** Opening Records provided block **

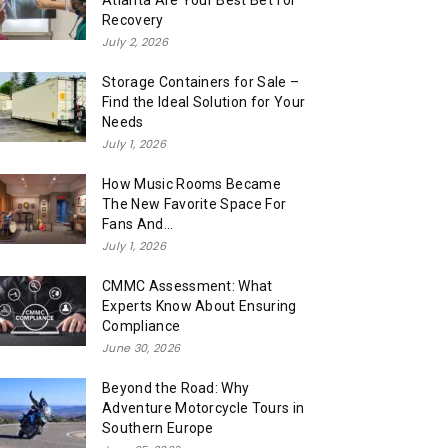
Atlanta Are Your Best Bet for
Recovery
July 2, 2026
Storage Containers for Sale –
Find the Ideal Solution for Your
Needs
July 1, 2026
How Music Rooms Became
The New Favorite Space For
Fans And...
July 1, 2026
CMMC Assessment: What
Experts Know About Ensuring
Compliance
June 30, 2026
Beyond the Road: Why
Adventure Motorcycle Tours in
Southern Europe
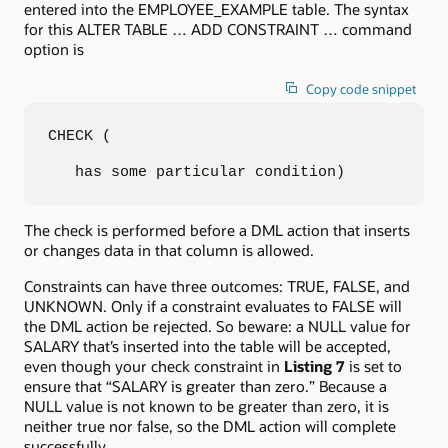
entered into the EMPLOYEE_EXAMPLE table. The syntax
for this ALTER TABLE … ADD CONSTRAINT … command
option is
Copy code snippet
CHECK (

   has some particular condition)
The check is performed before a DML action that inserts
or changes data in that column is allowed.
Constraints can have three outcomes: TRUE, FALSE, and
UNKNOWN. Only if a constraint evaluates to FALSE will
the DML action be rejected. So beware: a NULL value for
SALARY that’s inserted into the table will be accepted,
even though your check constraint in
Listing 7
is set to
ensure that “SALARY is greater than zero.” Because a
NULL value is not known to be greater than zero, it is
neither true nor false, so the DML action will complete
successfully.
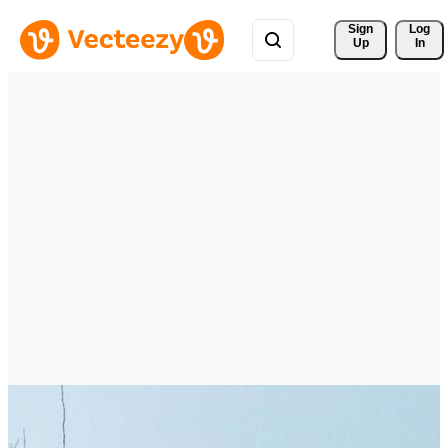
Sign 
Log
Up
In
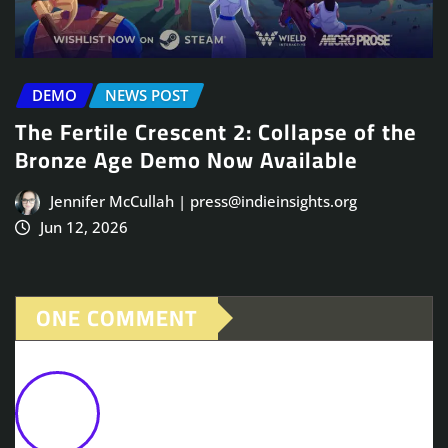
DEMO
NEWS POST
The Fertile Crescent 2: Collapse of the
Bronze Age Demo Now Available
Jennifer McCullah | press@indieinsights.org
Jun 12, 2026
ONE COMMENT
Second Sun Launches on PC on
November 5th
October 20,
2025 at 12:08 pm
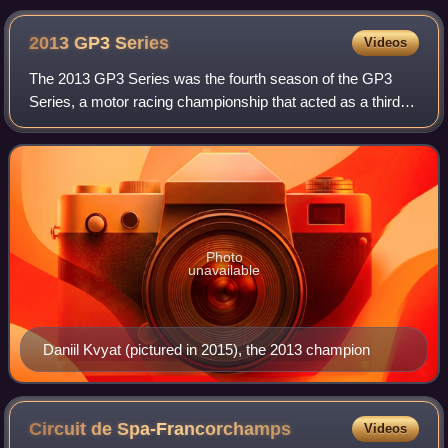
2013 GP3
Series
Videos
The 2013 GP3 Series was the fourth season of the GP3
Series, a motor racing championship that acted as a third-
tier feeder series for Formula One and sister series GP2.
Photo
unavailable
Daniil Kvyat (pictured in 2015), the 2013 champion
Circuit de
Spa-Francorchamps
Videos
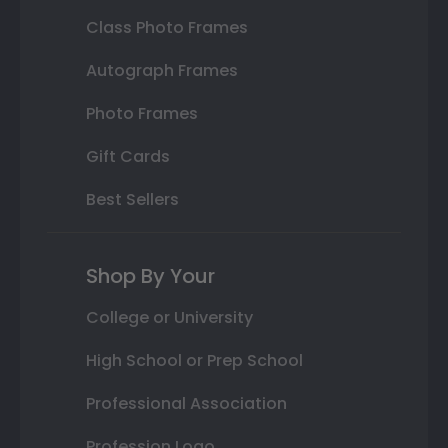
Class Photo Frames
Autograph Frames
Photo Frames
Gift Cards
Best Sellers
Shop By Your
College or University
High School or Prep School
Professional Association
Profession Logo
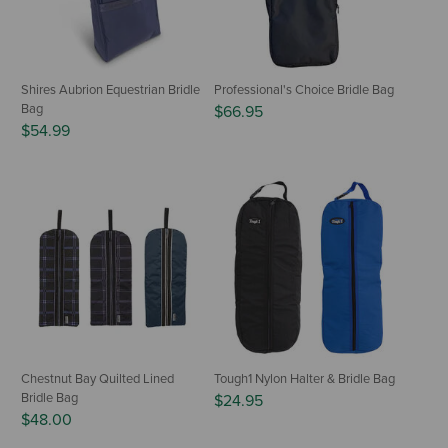
Shires Aubrion Equestrian Bridle
Professional's Choice Bridle Bag
Bag
$66.95
$54.99
Chestnut Bay Quilted Lined
Tough1 Nylon Halter & Bridle Bag
Bridle Bag
$24.95
$48.00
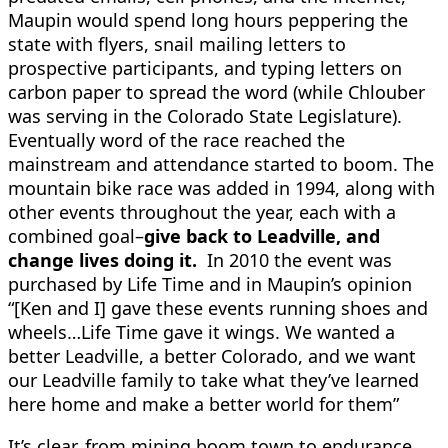
Maupin would spend long hours peppering the
state with flyers, snail mailing letters to
prospective participants, and typing letters on
carbon paper to spread the word (while Chlouber
was serving in the Colorado State Legislature).
Eventually word of the race reached the
mainstream and attendance started to boom. The
mountain bike race was added in 1994, along with
other events throughout the year, each with a
combined goal–
give back to Leadville, and
change lives doing it.
In 2010 the event was
purchased by Life Time and in Maupin’s opinion
“[Ken and I] gave these events running shoes and
wheels…Life Time gave it wings. We wanted a
better Leadville, a better Colorado, and we want
our Leadville family to take what they’ve learned
here home and make a better world for them”
It’s clear, from mining boom town to endurance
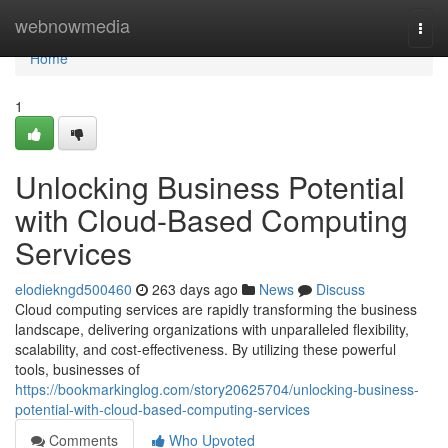
Home
webnowmedia
Togg
navi
Home
1
Unlocking Business Potential
with Cloud-Based Computing
Services
elodiekngd500460
263 days ago
News
Discuss
Cloud computing services are rapidly transforming the business
landscape, delivering organizations with unparalleled flexibility,
scalability, and cost-effectiveness. By utilizing these powerful
tools, businesses of
https://bookmarkinglog.com/story20625704/unlocking-business-
potential-with-cloud-based-computing-services
Comments
Who Upvoted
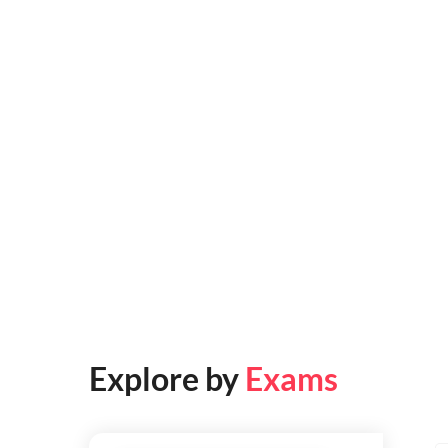
Explore by
Exams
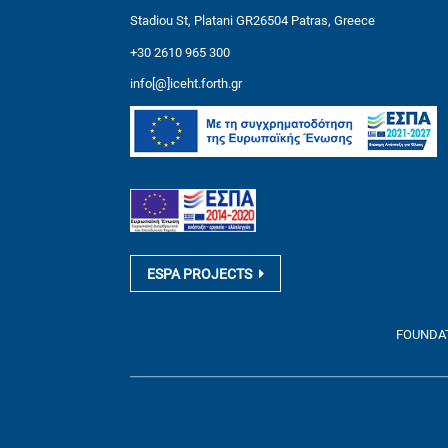
Stadiou St, Platani GR26504 Patras, Greece
+30 2610 965 300
info[@]iceht.forth.gr
ESPA PROJECTS
FOUNDATI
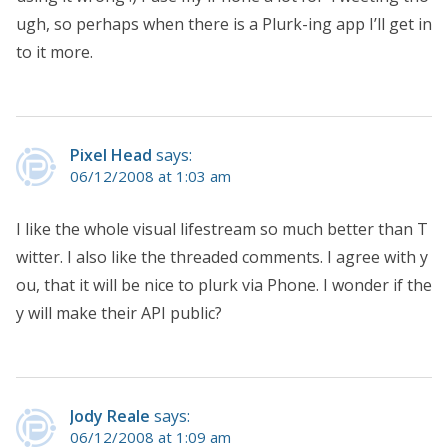
ugh, so perhaps when there is a Plurk-ing app I’ll get in
to it more.
Pixel Head
says:
06/12/2008 at 1:03 am
I like the whole visual lifestream so much better than T
witter. I also like the threaded comments. I agree with y
ou, that it will be nice to plurk via Phone. I wonder if the
y will make their API public?
Jody Reale
says:
06/12/2008 at 1:09 am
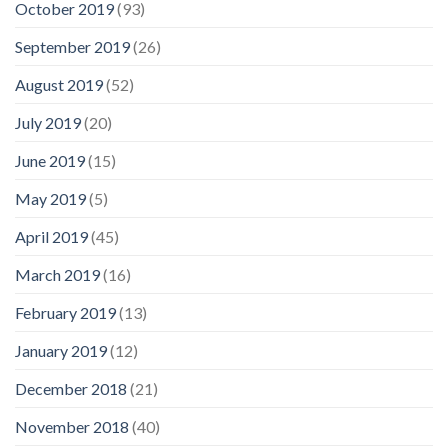
October 2019
(93)
September 2019
(26)
August 2019
(52)
July 2019
(20)
June 2019
(15)
May 2019
(5)
April 2019
(45)
March 2019
(16)
February 2019
(13)
January 2019
(12)
December 2018
(21)
November 2018
(40)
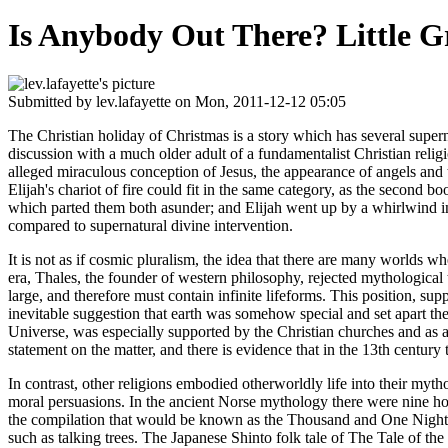
Is Anybody Out There? Little 
Submitted by
lev.lafayette
on Mon, 2011-12-12 05:05
The Christian holiday of Christmas is a story which has several super
discussion with a much older adult of a fundamentalist Christian relig
alleged miraculous conception of Jesus, the appearance of angels and 
Elijah's chariot of fire could fit in the same category, as the second bo
which parted them both asunder; and Elijah went up by a whirlwind into
compared to supernatural divine intervention.
It is not as if cosmic pluralism, the idea that there are many worlds 
era, Thales, the founder of western philosophy, rejected mythological 
large, and therefore must contain infinite lifeforms. This position, s
inevitable suggestion that earth was somehow special and set apart the
Universe, was especially supported by the Christian churches and as a 
statement on the matter, and there is evidence that in the 13th century 
In contrast, other religions embodied otherworldly life into their my
moral persuasions. In the ancient Norse mythology there were nine ho
the compilation that would be known as the Thousand and One Nights, i
such as talking trees. The Japanese Shinto folk tale of The Tale of th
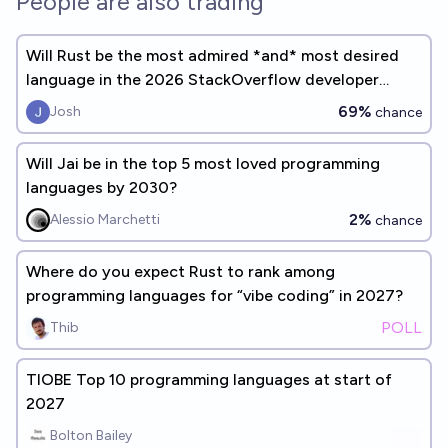
People are also trading
Will Rust be the most admired *and* most desired
language in the 2026 StackOverflow developer
survey?
69%
Josh
chance
Will Jai be in the top 5 most loved programming
languages by 2030?
2%
Alessio Marchetti
chance
Where do you expect Rust to rank among
programming languages for “vibe coding” in 2027?
POLL
Thib
TIOBE Top 10 programming languages at start of
2027
Bolton Bailey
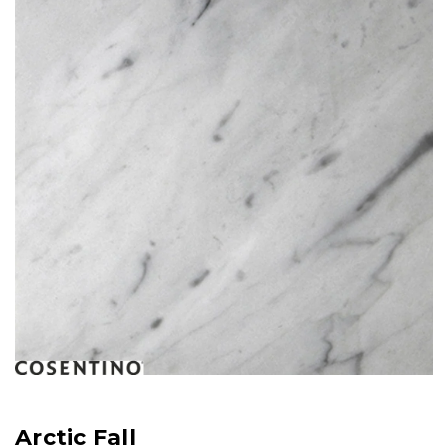
Arctic Fall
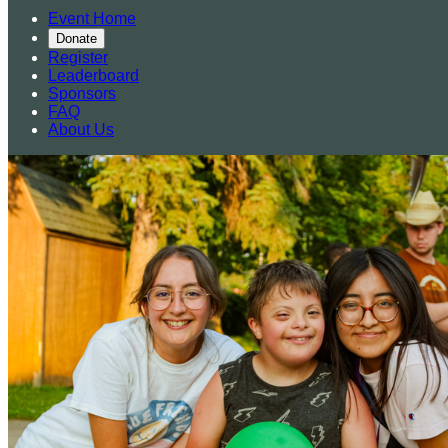
Event Home
Donate
Register
Leaderboard
Sponsors
FAQ
About Us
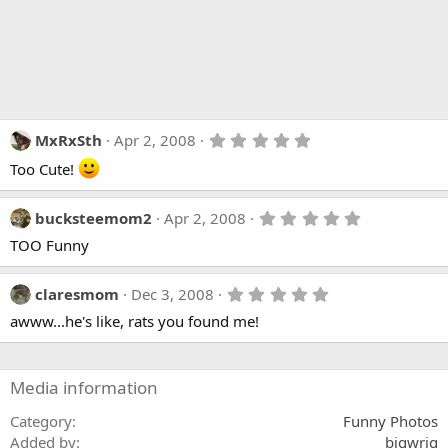
5
MxRxSth
Apr 2, 2008
.
Too Cute!
0
0
s
t
5
bucksteemom2
Apr 2, 2008
a
.
r
TOO Funny
0
(
0
s
s
)
t
5
claresmom
Dec 3, 2008
a
.
awww...he's like, rats you found me!
r
0
(
0
s
s
)
t
a
Media information
r
(
Category
Funny Photos
s
Added by
bigwrig
)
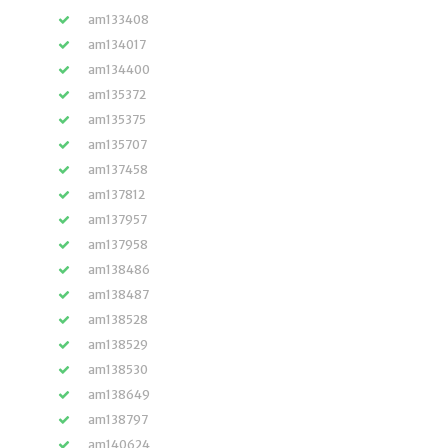
am133408
am134017
am134400
am135372
am135375
am135707
am137458
am137812
am137957
am137958
am138486
am138487
am138528
am138529
am138530
am138649
am138797
am140624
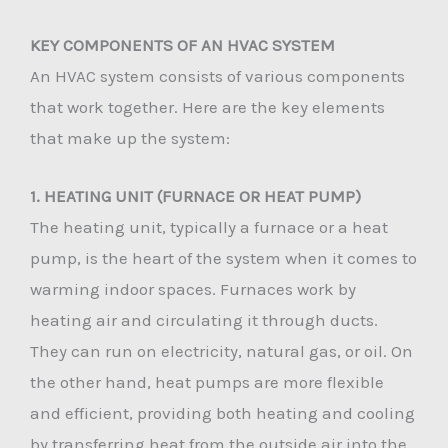
KEY COMPONENTS OF AN HVAC SYSTEM
An HVAC system consists of various components
that work together. Here are the key elements
that make up the system:
1. HEATING UNIT (FURNACE OR HEAT PUMP)
The heating unit, typically a furnace or a heat
pump, is the heart of the system when it comes to
warming indoor spaces. Furnaces work by
heating air and circulating it through ducts.
They can run on electricity, natural gas, or oil. On
the other hand, heat pumps are more flexible
and efficient, providing both heating and cooling
by transferring heat from the outside air into the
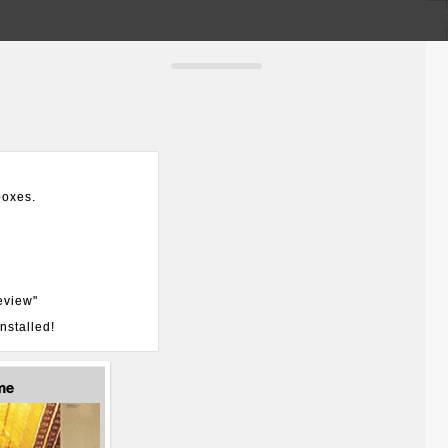
boxes.
eview"
nstalled!
me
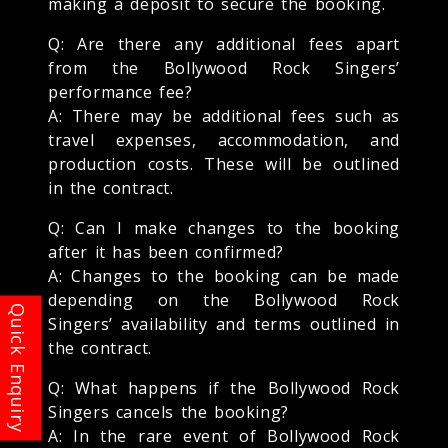
making a deposit to secure the booking.
Q: Are there any additional fees apart
from the Bollywood Rock Singers’
performance fee?
A: There may be additional fees such as
travel expenses, accommodation, and
production costs. These will be outlined
in the contract.
Q: Can I make changes to the booking
after it has been confirmed?
A: Changes to the booking can be made
depending on the Bollywood Rock
Singers’ availability and terms outlined in
the contract.
Q: What happens if the Bollywood Rock
Singers cancels the booking?
A: In the rare event of Bollywood Rock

** Closing Records provided block **

> Required work
Write out the text lines from all of the items above exactly, without the pictures.

> Written answer
Atlanta Are Your Best Bet for
Recovery
July 2, 2026
Storage Containers for Sale –
Find the Ideal Solution for Your
Needs
July 1, 2026
How Music Rooms Became
The New Favorite Space For
Fans And...
July 1, 2026
CMMC Assessment: What
Experts Know About Ensuring
Compliance
June 30, 2026
Beyond the Road: Why
Adventure Motorcycle Tours in
Southern Europe
entered into the EMPLOYEE_EXAMPLE table. The syntax
for this ALTER TABLE … ADD CONSTRAINT … command
option is
Copy code snippet
CHECK (

   has some particular condition)
The check is performed before a DML action that inserts
or changes data in that column is allowed.
Constraints can have three outcomes: TRUE, FALSE, and
UNKNOWN. Only if a constraint evaluates to FALSE will
the DML action be rejected. So beware: a NULL value for
SALARY that’s inserted into the table will be accepted,
even though your check constraint in
Listing 7
is set to
ensure that “SALARY is greater than zero.” Because a
NULL value is not known to be greater than zero, it is
neither true nor false, so the DML action will complete
successfully.
Sign 
Log
Up
In
DEMO
NEWS POST
The Fertile Crescent 2: Collapse of the
Bronze Age Demo Now Available
Jennifer McCullah | press@indieinsights.org
Jun 12, 2026
ONE COMMENT
Second Sun Launches on PC on
November 5th
October 20,
2025 at 12:08 pm
2013 GP3
Series
Videos
The 2013 GP3 Series was the fourth season of the GP3
Series, a motor racing championship that acted as a third-
tier feeder series for Formula One and sister series GP2.
Photo
unavailable
Daniil Kvyat (pictured in 2015), the 2013 champion
Circuit de
Spa-Francorchamps
Videos
Class Photo Frames
Autograph Frames
Photo Frames
Gift Cards
Best Sellers
Shop By Your
College or University
High School or Prep School
Professional Association
Profession Logo
Shires Aubrion Equestrian Bridle
Professional's Choice Bridle Bag
Bag
$66.95
$54.99
Chestnut Bay Quilted Lined
Tough1 Nylon Halter & Bridle Bag
Bridle Bag
$24.95
$48.00
Maupin would spend long hours peppering the
state with flyers, snail mailing letters to
prospective participants, and typing letters on
carbon paper to spread the word (while Chlouber
was serving in the Colorado State Legislature).
Eventually word of the race reached the
mainstream and attendance started to boom. The
mountain bike race was added in 1994, along with
other events throughout the year, each with a
combined goal–
give back to Leadville, and
change lives doing it.
In 2010 the event was
purchased by Life Time and in Maupin’s opinion
“[Ken and I] gave these events running shoes and
wheels…Life Time gave it wings. We wanted a
better Leadville, a better Colorado, and we want
our Leadville family to take what they’ve learned
here home and make a better world for them”
It’s clear, from mining boom town to endurance
Home
webnowmedia
Togg
navi
Home
1
Unlocking Business Potential
with Cloud-Based Computing
Services
elodiekngd500460
263 days ago
News
Discuss
Cloud computing services are rapidly transforming the business
landscape, delivering organizations with unparalleled flexibility,
scalability, and cost-effectiveness. By utilizing these powerful
tools, businesses of
https://bookmarkinglog.com/story20625704/unlocking-business-
potential-with-cloud-based-computing-services
Comments
Who Upvoted
Explore by
Exams
Stadiou St, Platani GR26504 Patras, Greece
+30 2610 965 300
info[@]iceht.forth.gr
ESPA PROJECTS
FOUNDATI
ugh, so perhaps when there is a Plurk-ing app I’ll get in
to it more.
Pixel Head
says:
06/12/2008 at 1:03 am
I like the whole visual lifestream so much better than T
witter. I also like the threaded comments. I agree with y
ou, that it will be nice to plurk via Phone. I wonder if the
y will make their API public?
Jody Reale
says:
06/12/2008 at 1:09 am
October 2019
(93)
September 2019
(26)
August 2019
(52)
July 2019
(20)
June 2019
(15)
May 2019
(5)
April 2019
(45)
March 2019
(16)
February 2019
(13)
January 2019
(12)
December 2018
(21)
November 2018
(40)
Is Anybody Out There? Little 
Submitted by
lev.lafayette
on Mon, 2011-12-12 05:05
The Christian holiday of Christmas is a story which has several super
discussion with a much older adult of a fundamentalist Christian relig
alleged miraculous conception of Jesus, the appearance of angels and 
Elijah's chariot of fire could fit in the same category, as the second bo
which parted them both asunder; and Elijah went up by a whirlwind into
compared to supernatural divine intervention.
It is not as if cosmic pluralism, the idea that there are many worlds 
era, Thales, the founder of western philosophy, rejected mythological 
large, and therefore must contain infinite lifeforms. This position, s
inevitable suggestion that earth was somehow special and set apart the
Universe, was especially supported by the Christian churches and as a 
statement on the matter, and there is evidence that in the 13th century 
In contrast, other religions embodied otherworldly life into their my
moral persuasions. In the ancient Norse mythology there were nine ho
the compilation that would be known as the Thousand and One Nights, i
such as talking trees. The Japanese Shinto folk tale of The Tale of th
People are also trading
Will Rust be the most admired *and* most desired
language in the 2026 StackOverflow developer
survey?
69%
Josh
chance
Will Jai be in the top 5 most loved programming
languages by 2030?
2%
Alessio Marchetti
chance
Where do you expect Rust to rank among
programming languages for “vibe coding” in 2027?
POLL
Thib
TIOBE Top 10 programming languages at start of
2027
Bolton Bailey
Arctic Fall
Event Home
Donate
Register
Leaderboard
Sponsors
FAQ
About Us
5
MxRxSth
Apr 2, 2008
.
Too Cute!
0
0
s
t
5
bucksteemom2
Apr 2, 2008
a
.
r
TOO Funny
0
(
0
s
s
)
t
5
claresmom
Dec 3, 2008
a
.
awww...he's like, rats you found me!
r
0
(
0
s
s
)
t
a
Media information
r
(
Category
Funny Photos
s
Added by
bigwrig
)
am133408
am134017
am134400
am135372
am135375
am135707
am137458
am137812
am137957
am137958
am138486
am138487
am138528
am138529
am138530
am138649
am138797
am140624
KEY COMPONENTS OF AN HVAC SYSTEM
An HVAC system consists of various components
that work together. Here are the key elements
that make up the system:
1. HEATING UNIT (FURNACE OR HEAT PUMP)
The heating unit, typically a furnace or a heat
pump, is the heart of the system when it comes to
warming indoor spaces. Furnaces work by
heating air and circulating it through ducts.
They can run on electricity, natural gas, or oil. On
the other hand, heat pumps are more flexible
and efficient, providing both heating and cooling
by transferring heat from the outside air into the
boxes.
eview"
nstalled!
me
making a deposit to secure the booking.
Q: Are there any additional fees apart
from the Bollywood Rock Singers’
performance fee?
A: There may be additional fees such as
travel expenses, accommodation, and
production costs. These will be outlined
in the contract.
Q: Can I make changes to the booking
after it has been confirmed?
A: Changes to the booking can be made
depending on the Bollywood Rock
Singers’ availability and terms outlined in
the contract.
Q: What happens if the Bollywood Rock
Singers cancels the booking?
A: In the rare event of Bollywood Rock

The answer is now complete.